Auch das DVD-Zusatzmaterial ist sehenswert. Zehn Jahre später erzählt Janek Rieke in den Interviews mit dem Blick eines erfahreneren Filmschaffenden sehr detailreich und liebevoll von seinem Film und den Leuten, mit denen er zusammengearbeitet hat. Ich bin ja sonst kein großer Fan von diesen Features. Meistens hört man da nur die Euphorie raus, wie toll das aktuelle Projekt gerade ist und wie super die Leute und die Grenze zwischen Werbefilmchen und Dokumentation ist sehr fließend. Aber hier: Prima. Die zehn Jahre Abstand geben eine (selbst-)kritische Distanz, die den Ton der Interviews sehr durchdacht klingen lässt.
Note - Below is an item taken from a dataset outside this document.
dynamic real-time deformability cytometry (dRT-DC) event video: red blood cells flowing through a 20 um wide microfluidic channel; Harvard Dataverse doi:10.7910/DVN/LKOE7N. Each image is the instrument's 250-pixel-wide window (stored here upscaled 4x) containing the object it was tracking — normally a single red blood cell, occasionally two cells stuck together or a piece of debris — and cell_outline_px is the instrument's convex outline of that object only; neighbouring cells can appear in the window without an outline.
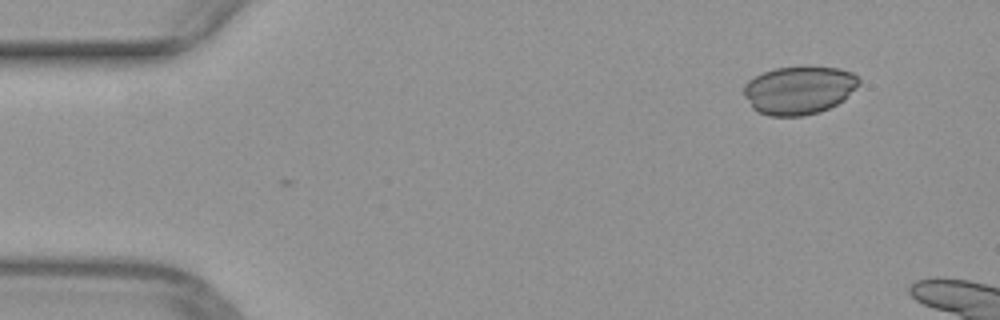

Und sonst? Wie bringe ich in diesem Text noch das Pauli-Spiel von gestern unter? 2:0 gegen die Fortuna aus der Mutterstadt. Ideologisch ein wenig schwierig und emotional belastet, dieses Duell. Aber nach dem Desaster am 11.11. in Düsseldorf war das gestern eine schöne Entschädigung. Bis auf den Kopfschmerz und das generelle Unwohlsein.

(Eingeordnet unter „Uncategorized“, weil es nirgendwo so richtig passt.)

2 Responses to “Norddeutsche Humorkritik (ein Eintrag, der eigentlich ganz anders werden sollte)”


  • Klingt ja alles halb so wilt, aber was ist human kicker? Menschen statt Bälle verwendet oder ist es dieses überdimensionierte Tischfußball, bei dem die Menschen an den Stock kommen?

  • bosch: Genau das ist es. Menschen werden an die Stange genommen, allerdings nicht festgezurrt. Und das Drehen der Spieler ist auch nicht möglich.

    Anders als beim traditionellen Tischfußball, bei dem ja alle Entscheidungen am grünen Tisch fallen, kann man sich übrigens beim human kicker ordentlich einsauen, wenn der Boden schon weichgespielt ist… Zum Glück hatte ich nicht die feinen Schühchen an.